Nuclear magnetic resonance spectroscopy
Nuclear magnetic resonance spectroscopic measurements were performed in CDCl3 (DGDG) or CDCl3/MeOH-d4 10:1 (v/v) (TGDG) at 300 K using 3 mm microtubes on a Bruker AvanceIII 700 MHz NMR (equipped with an inverse 5 mm quadruple-resonance Z-grade cryoprobe; http://www.bruker.com/). Deuterated solvents were purchased from Deutero GmbH (http://deutero.de/). Prior to the measurements, the purified per-O-acetylated glycolipids were exchanged twice from CDCl3. Chemical shifts were referenced to internal chloroform (δH = 7.26 p.p.m.). All data were acquired using a Bruker TOPSPIN V 3.0 (http://www.bruker.com). The 1H NMR assignments were confirmed by two-dimensional (2D) 1H,1H-COSY and -TOCSY experiments. Anomeric configurations and glycosidic sequences were further validated by 2D 1H,13C-HSQC and 1H,13C-HMBC (DGDG only) experiments.
Gene expression analysis
Total RNA was isolated from leaves of plants derived from three independent experiments (Valenzuela-Avendaño et al., 2005). The cDNA derived from 100 ng total RNA was subjected to 30 cycles of RT-PCR amplification in a 20 μl reaction mixture (Dinakar and Bartels, 2012).

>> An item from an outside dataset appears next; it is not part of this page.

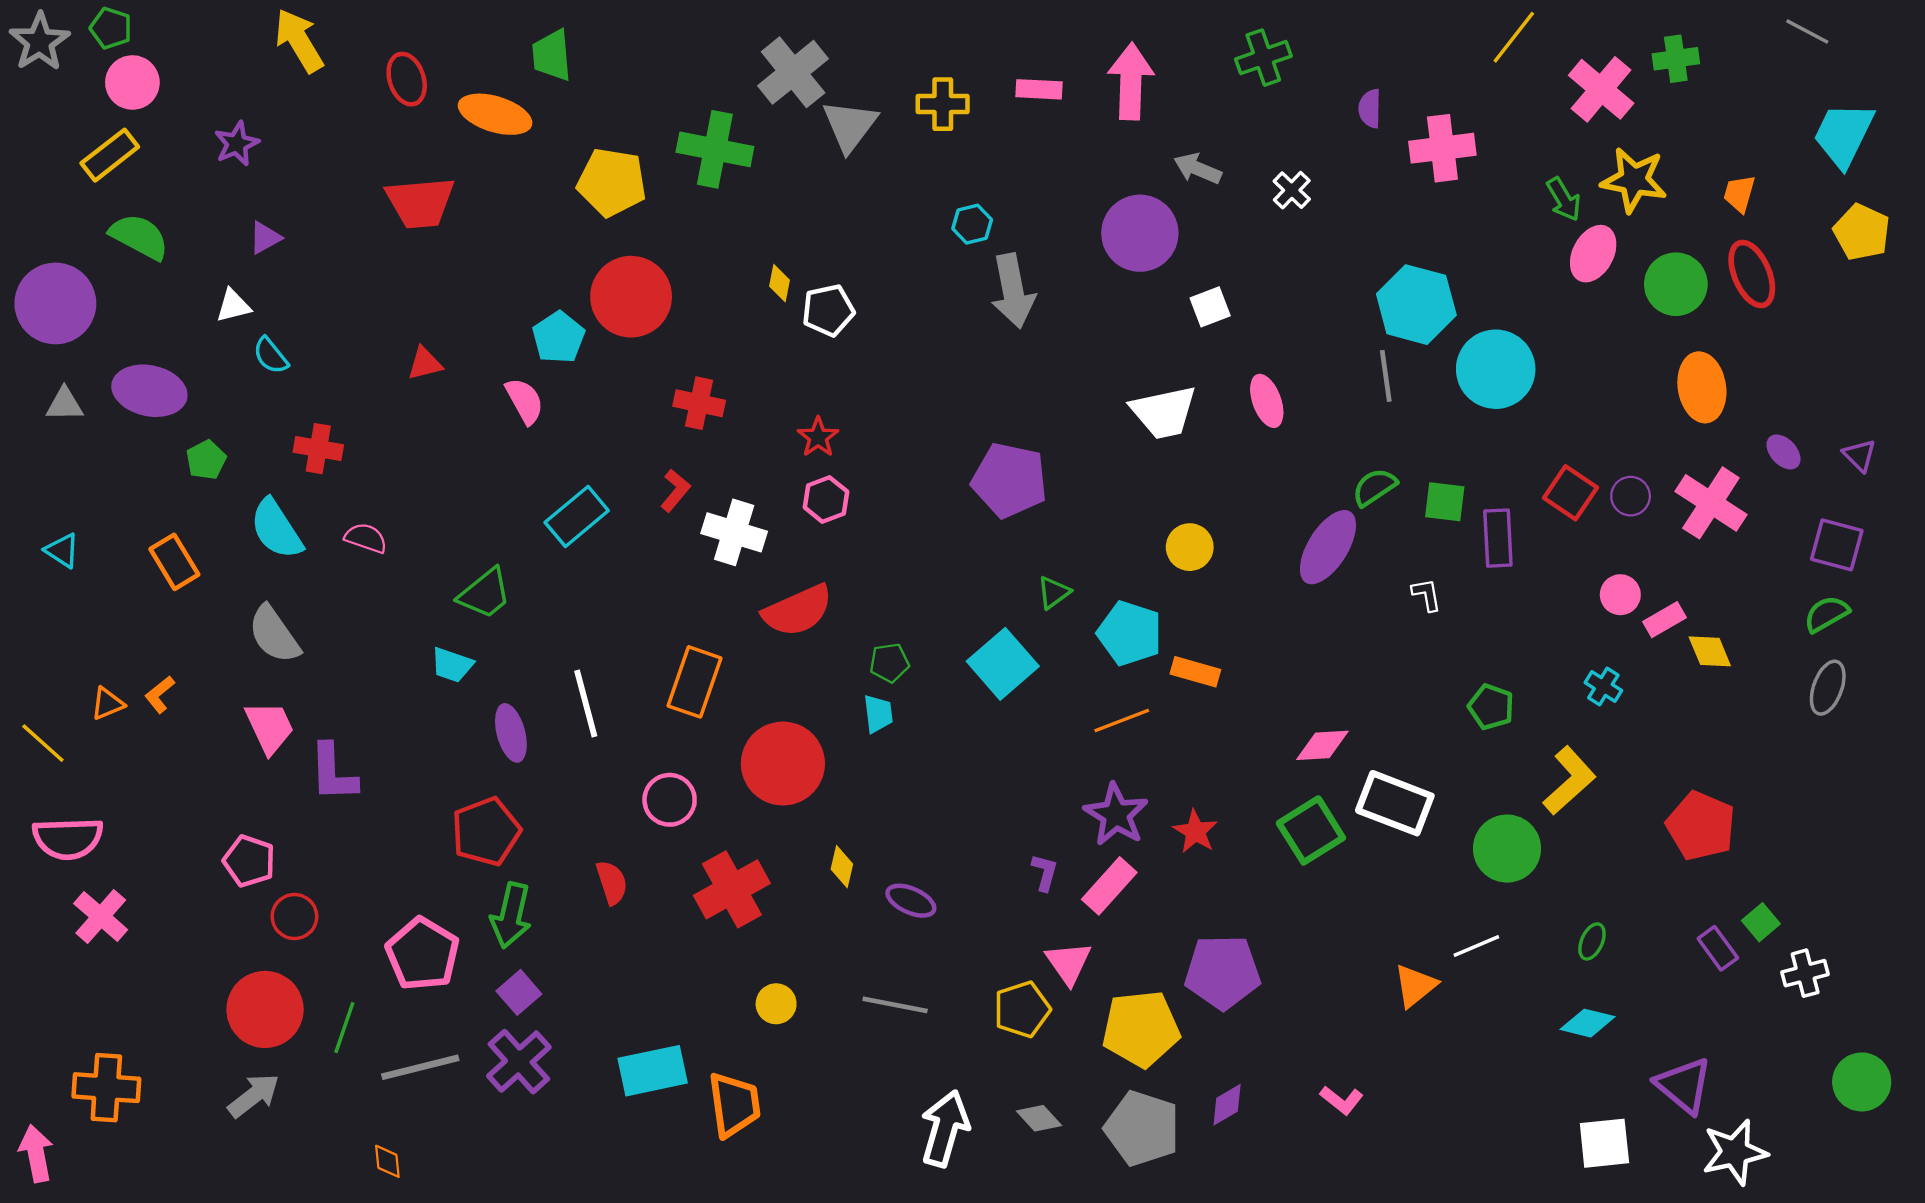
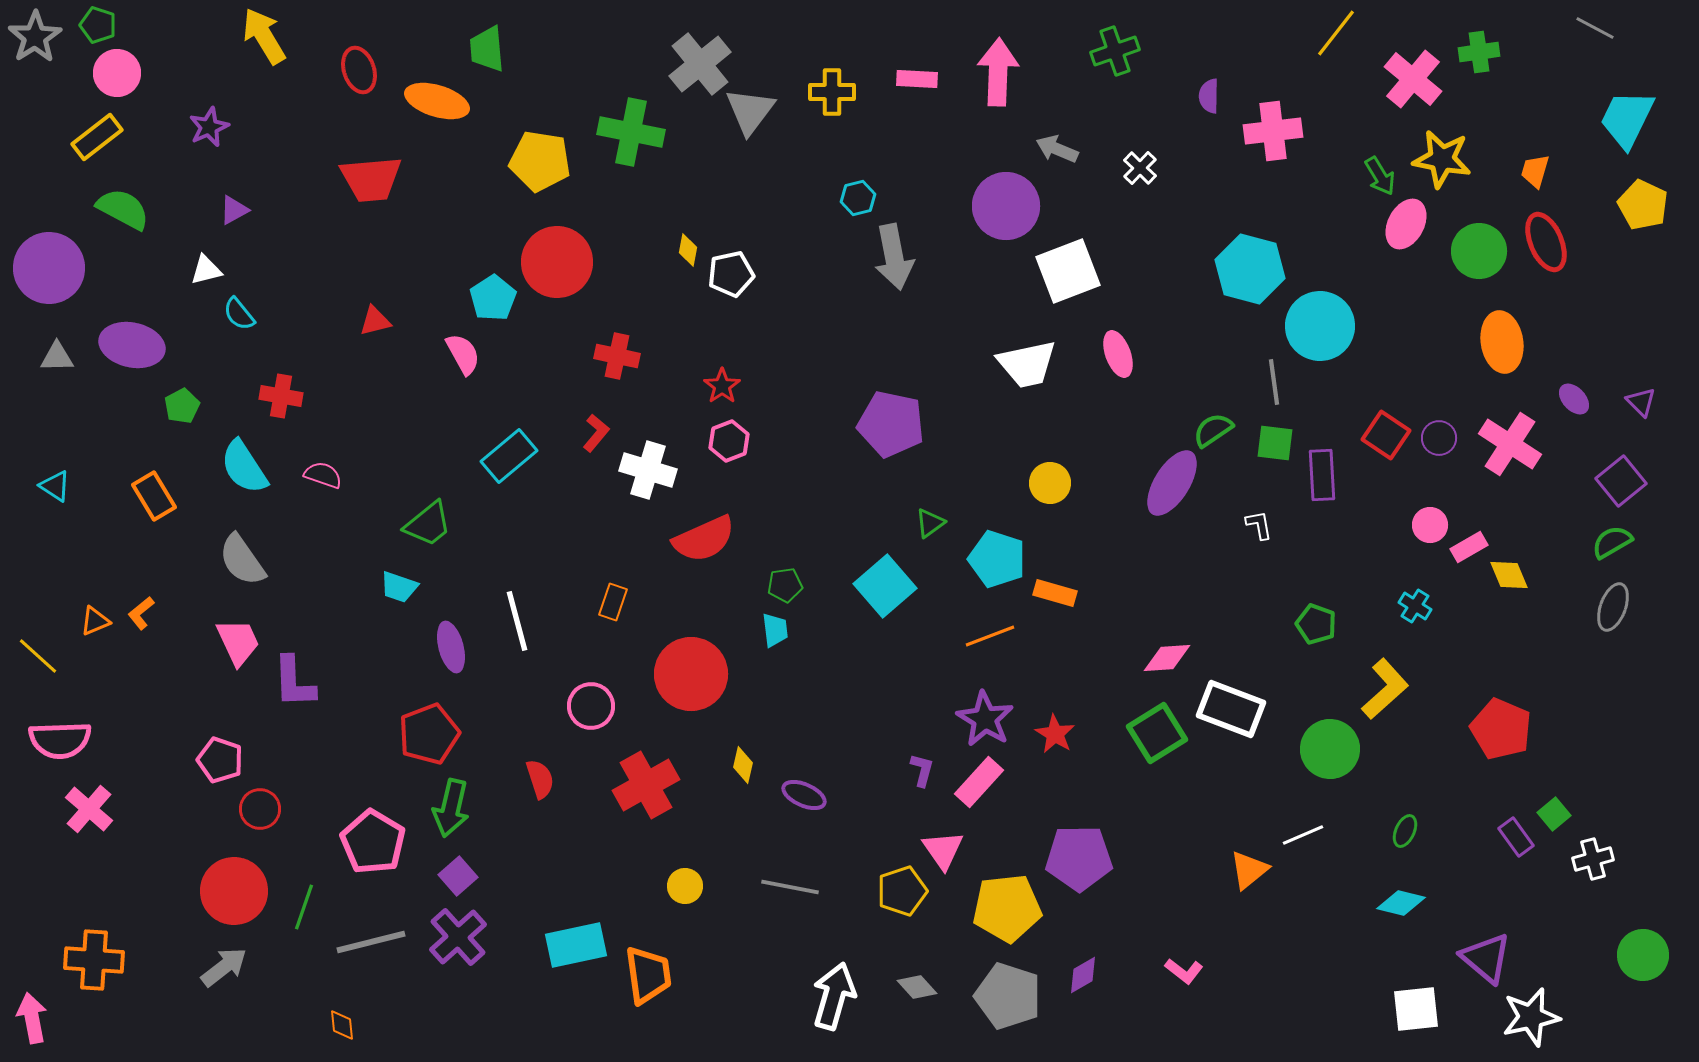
white square: (1210, 307) -> (1068, 271), size x1.8
gray line: (1386, 376) -> (1274, 382), moved
purple square: (1837, 545) -> (1621, 481), turned 36
orange rectangle: (694, 682) -> (613, 602), size x0.6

The following A. thaliana protein sequences were used for searching the translated C. plantagineum transcriptome database (TBLASTN; www.blast.ncbi.nlm.nih.gov/Blast.cgi) for C. plantagineum sequences encoding lipid biosynthesis enzymes (Rodriguez et al., 2010): MGDG synthases, MGD1 (At4 g31780), MGD2 (At5 g20410) MGD3 (At2 g11810); DGDG synthases, DGD1 (At3 g11670), DGD2 (At4 g00550); sensitive to freezing response 2, SFR2 (At3 g06510); PI synthases, PIS1 (At1 g68000), PIS2 (At4 g38570); DAG O-acyltransferases, DGAT1 (At2 g19450), DGAT2 (At3 g51520); PC:DAG acyltransferases, PDAT1 (At3 g44830), PDAT2 (At5 g13640). Only A. thaliana β-galactosidase genes expressed in leaves (Ahn et al., 2007) – except isoforms involved in cell wall modification (Gantulga et al., 2009) – were used in the query: β-galactosidases, βGAL7 (At5 g20710), βGAL9 (At2 g32810), βGAL10 (At5 g63810), βGAL17 (At1 g72990). TBLASTN analysis revealed one cDNA sequence each for MGD1, DGD1, SFR2, PIS1, PIS2, DGAT2, βGAL7, βGAL9 and βGAL17. Furthermore, the CpPLD1 and CpPLD2 cDNA sequences (Frank et al., 2000) were used for primer design. Sequences of oligonucleotides used for cDNA amplification are shown in Table S1. The PCR products were cloned into a pJET1.2 vector for sequencing (Figure S4).
We thank H. Peisker and C. Buchholz (University of Bonn) for technical assistance and E. Heinz (University of Hamburg) for providing lyso-MGDG and lyso-DGDG standards. F. Gasulla was supported by a contract from the Generalitat Valenciana (APOSTD/2011/071, program VALi+d) and K. vom Dorp by the Deutsche Forschungsgemeinschaft (SFB 645).